Pictogramas ou criptogramas Olímpicos?

Uma análise visual dos pictogramas de Paris 2024

* Cecilia Quental e Patricia Almeida

A grande discussão no momento é sobre a aparência do uniforme da delegação brasileira das Olimpíadas. Internautas estão postando versões feitas por inteligência artificial generativa.

exemplo de uniforme feito com ia. mulher com roupa estamapda verde e amarela
exemplo de uniforme feito com ia. figura com macacão com capuz azul, branco, verde e amarelo.

Uniforme reimaginado por inteligência artificial generativo (IA) pela artista Hanna Inaiáh (@hannainaiah) e o Estúdio Édem (@edenstudio42)

Mas ninguém está falando dos pictogramas!

E vamos combinar, tem muita coisa a falar.

Nas Olimpíadas de Tóquio de 1964, os japoneses se deram conta que a maioria dos turistas não conseguiam ler japonês. Então eles projetaram pictogramas, que hoje cumprem uma função importante de sinalização e comunicação dos jogos olímpicos.

pictograma de figura humana fazendo ginástica olímpica.
++++++++++++++++++++
* Instruções do exercício
Escreva a continuação do texto sobre os pictogramas olímpicos de Paris 2024, começando logo depois da última frase apresentada.
++++++++++++++++++++
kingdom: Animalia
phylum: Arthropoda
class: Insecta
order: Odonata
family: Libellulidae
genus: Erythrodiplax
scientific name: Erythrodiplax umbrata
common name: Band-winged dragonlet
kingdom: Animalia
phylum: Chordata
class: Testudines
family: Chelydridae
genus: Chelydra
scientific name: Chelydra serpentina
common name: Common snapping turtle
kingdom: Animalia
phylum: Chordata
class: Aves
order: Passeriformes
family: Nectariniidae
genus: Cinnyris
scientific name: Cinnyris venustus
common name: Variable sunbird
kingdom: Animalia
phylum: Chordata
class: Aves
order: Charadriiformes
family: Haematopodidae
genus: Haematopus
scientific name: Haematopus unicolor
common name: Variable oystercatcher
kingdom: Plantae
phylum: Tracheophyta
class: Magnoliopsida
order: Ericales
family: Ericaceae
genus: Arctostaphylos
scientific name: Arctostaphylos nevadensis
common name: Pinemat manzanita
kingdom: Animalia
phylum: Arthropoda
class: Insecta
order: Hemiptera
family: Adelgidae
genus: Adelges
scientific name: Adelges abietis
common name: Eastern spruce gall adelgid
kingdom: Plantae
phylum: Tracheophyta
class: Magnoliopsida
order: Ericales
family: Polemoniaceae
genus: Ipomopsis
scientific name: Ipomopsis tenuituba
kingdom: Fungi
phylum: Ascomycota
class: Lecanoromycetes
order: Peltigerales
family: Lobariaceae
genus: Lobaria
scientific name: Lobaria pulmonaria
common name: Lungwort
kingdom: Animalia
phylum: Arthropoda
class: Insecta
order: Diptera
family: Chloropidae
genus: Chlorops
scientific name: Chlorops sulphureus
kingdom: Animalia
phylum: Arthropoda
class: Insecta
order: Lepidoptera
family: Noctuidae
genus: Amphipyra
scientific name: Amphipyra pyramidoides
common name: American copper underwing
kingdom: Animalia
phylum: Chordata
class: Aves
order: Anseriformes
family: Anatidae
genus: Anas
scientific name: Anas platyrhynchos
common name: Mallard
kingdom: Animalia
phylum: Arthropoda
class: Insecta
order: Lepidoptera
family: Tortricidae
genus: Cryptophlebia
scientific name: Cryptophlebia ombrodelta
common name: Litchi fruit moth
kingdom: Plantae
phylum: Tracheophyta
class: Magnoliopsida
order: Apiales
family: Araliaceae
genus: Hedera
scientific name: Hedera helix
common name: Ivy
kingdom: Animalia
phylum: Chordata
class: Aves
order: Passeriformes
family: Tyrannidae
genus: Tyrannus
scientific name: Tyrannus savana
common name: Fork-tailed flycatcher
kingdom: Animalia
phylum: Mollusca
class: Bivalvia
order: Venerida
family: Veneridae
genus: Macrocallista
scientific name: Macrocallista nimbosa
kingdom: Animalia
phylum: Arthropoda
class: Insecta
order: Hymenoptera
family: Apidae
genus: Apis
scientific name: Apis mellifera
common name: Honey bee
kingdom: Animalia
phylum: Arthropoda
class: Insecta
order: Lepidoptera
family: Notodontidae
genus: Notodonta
++++++++++++++++++++
* Resposta
Ilustrações de sinalização das Olimpíadas Melbourne 1956 e os pictogramas das Olimpíadas Tokyo 1956

Os pictogramas são pequenas imagens de figuras reconhecidas, mas simplificadas. Ao bater o olho, o pictograma deve comunicar, de maneira sintética, clara e direta, sem o apoio de texto escrito.

O que antes eram ilustrações, relativamente complexas, dos atletas praticando seus esportes, foram substituídas por pictogramas simples mas fáceis de identificar. Nas Olimpíadas e Paralimpíadas do Rio, em 2016, não foi diferente. 

 Pictogramas das Olimpíadas do Rio 2016

Se avaliarmos os pictogramas ao longo dos anos, vemos que alguns são mais fáceis de identificar do que outros, mas uma coisa se mantém: a figura humana.

Pictogramas das Olimpíadas desde 1964

Corta para Paris 2024. O que aconteceu? Os pictogramas são mais parecidos com criptogramas, impossíveis de decifrar!

Pictogramas das Olimpíadas de Paris 2024

A figura humana desapareceu. Os desenhos, difíceis de entender em tamanho grande, são impossíveis de identificar em versão pequena.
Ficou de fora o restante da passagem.